### TASK OBJECTIVE:
Retype each line below precisely and omit all images.

### AVAILABLE DATA:
- - - - - - -
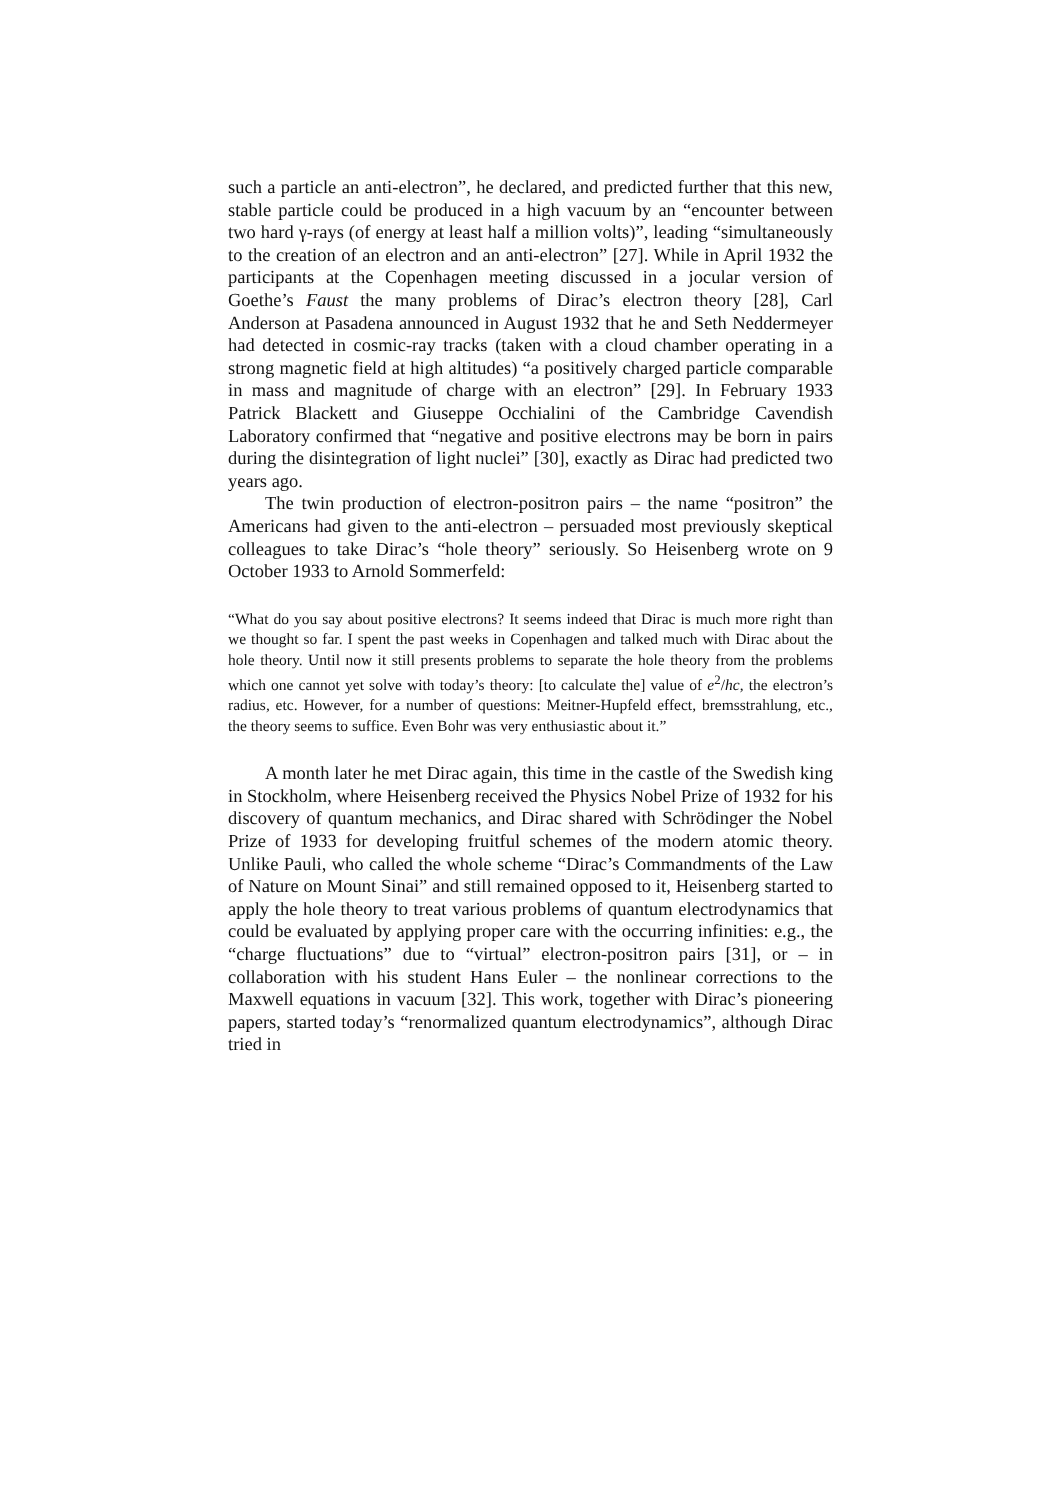such a particle an anti-electron”, he declared, and predicted further that this new, stable particle could be produced in a high vacuum by an “encounter between two hard γ-rays (of energy at least half a million volts)”, leading “simultaneously to the creation of an electron and an anti-electron” [27]. While in April 1932 the participants at the Copenhagen meeting discussed in a jocular version of Goethe’s Faust the many problems of Dirac’s electron theory [28], Carl Anderson at Pasadena announced in August 1932 that he and Seth Neddermeyer had detected in cosmic-ray tracks (taken with a cloud chamber operating in a strong magnetic field at high altitudes) “a positively charged particle comparable in mass and magnitude of charge with an electron” [29]. In February 1933 Patrick Blackett and Giuseppe Occhialini of the Cambridge Cavendish Laboratory confirmed that “negative and positive electrons may be born in pairs during the disintegration of light nuclei” [30], exactly as Dirac had predicted two years ago.
The twin production of electron-positron pairs – the name “positron” the Americans had given to the anti-electron – persuaded most previously skeptical colleagues to take Dirac’s “hole theory” seriously. So Heisenberg wrote on 9 October 1933 to Arnold Sommerfeld:
“What do you say about positive electrons? It seems indeed that Dirac is much more right than we thought so far. I spent the past weeks in Copenhagen and talked much with Dirac about the hole theory. Until now it still presents problems to separate the hole theory from the problems which one cannot yet solve with today’s theory: [to calculate the] value of e<sup>2</sup>/hc, the electron’s radius, etc. However, for a number of questions: Meitner-Hupfeld effect, bremsstrahlung, etc., the theory seems to suffice. Even Bohr was very enthusiastic about it.”
A month later he met Dirac again, this time in the castle of the Swedish king in Stockholm, where Heisenberg received the Physics Nobel Prize of 1932 for his discovery of quantum mechanics, and Dirac shared with Schrödinger the Nobel Prize of 1933 for developing fruitful schemes of the modern atomic theory. Unlike Pauli, who called the whole scheme “Dirac’s Commandments of the Law of Nature on Mount Sinai” and still remained opposed to it, Heisenberg started to apply the hole theory to treat various problems of quantum electrodynamics that could be evaluated by applying proper care with the occurring infinities: e.g., the “charge fluctuations” due to “virtual” electron-positron pairs [31], or – in collaboration with his student Hans Euler – the nonlinear corrections to the Maxwell equations in vacuum [32]. This work, together with Dirac’s pioneering papers, started today’s “renormalized quantum electrodynamics”, although Dirac tried in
- - - - - - -
### SOLUTION TO THIS EXERCISE:
such a particle an anti-electron”, he declared, and predicted further that this new, stable particle could be produced in a high vacuum by an “encounter between two hard γ-rays (of energy at least half a million volts)”, leading “simultaneously to the creation of an electron and an anti-electron” [27]. While in April 1932 the participants at the Copenhagen meeting discussed in a jocular version of Goethe’s Faust the many problems of Dirac’s electron theory [28], Carl Anderson at Pasadena announced in August 1932 that he and Seth Neddermeyer had detected in cosmic-ray tracks (taken with a cloud chamber operating in a strong magnetic field at high altitudes) “a positively charged particle comparable in mass and magnitude of charge with an electron” [29]. In February 1933 Patrick Blackett and Giuseppe Occhialini of the Cambridge Cavendish Laboratory confirmed that “negative and positive electrons may be born in pairs during the disintegration of light nuclei” [30], exactly as Dirac had predicted two years ago.
The twin production of electron-positron pairs – the name “positron” the Americans had given to the anti-electron – persuaded most previously skeptical colleagues to take Dirac’s “hole theory” seriously. So Heisenberg wrote on 9 October 1933 to Arnold Sommerfeld:
“What do you say about positive electrons? It seems indeed that Dirac is much more right than we thought so far. I spent the past weeks in Copenhagen and talked much with Dirac about the hole theory. Until now it still presents problems to separate the hole theory from the problems which one cannot yet solve with today’s theory: [to calculate the] value of e<sup>2</sup>/hc, the electron’s radius, etc. However, for a number of questions: Meitner-Hupfeld effect, bremsstrahlung, etc., the theory seems to suffice. Even Bohr was very enthusiastic about it.”
A month later he met Dirac again, this time in the castle of the Swedish king in Stockholm, where Heisenberg received the Physics Nobel Prize of 1932 for his discovery of quantum mechanics, and Dirac shared with Schrödinger the Nobel Prize of 1933 for developing fruitful schemes of the modern atomic theory. Unlike Pauli, who called the whole scheme “Dirac’s Commandments of the Law of Nature on Mount Sinai” and still remained opposed to it, Heisenberg started to apply the hole theory to treat various problems of quantum electrodynamics that could be evaluated by applying proper care with the occurring infinities: e.g., the “charge fluctuations” due to “virtual” electron-positron pairs [31], or – in collaboration with his student Hans Euler – the nonlinear corrections to the Maxwell equations in vacuum [32]. This work, together with Dirac’s pioneering papers, started today’s “renormalized quantum electrodynamics”, although Dirac tried in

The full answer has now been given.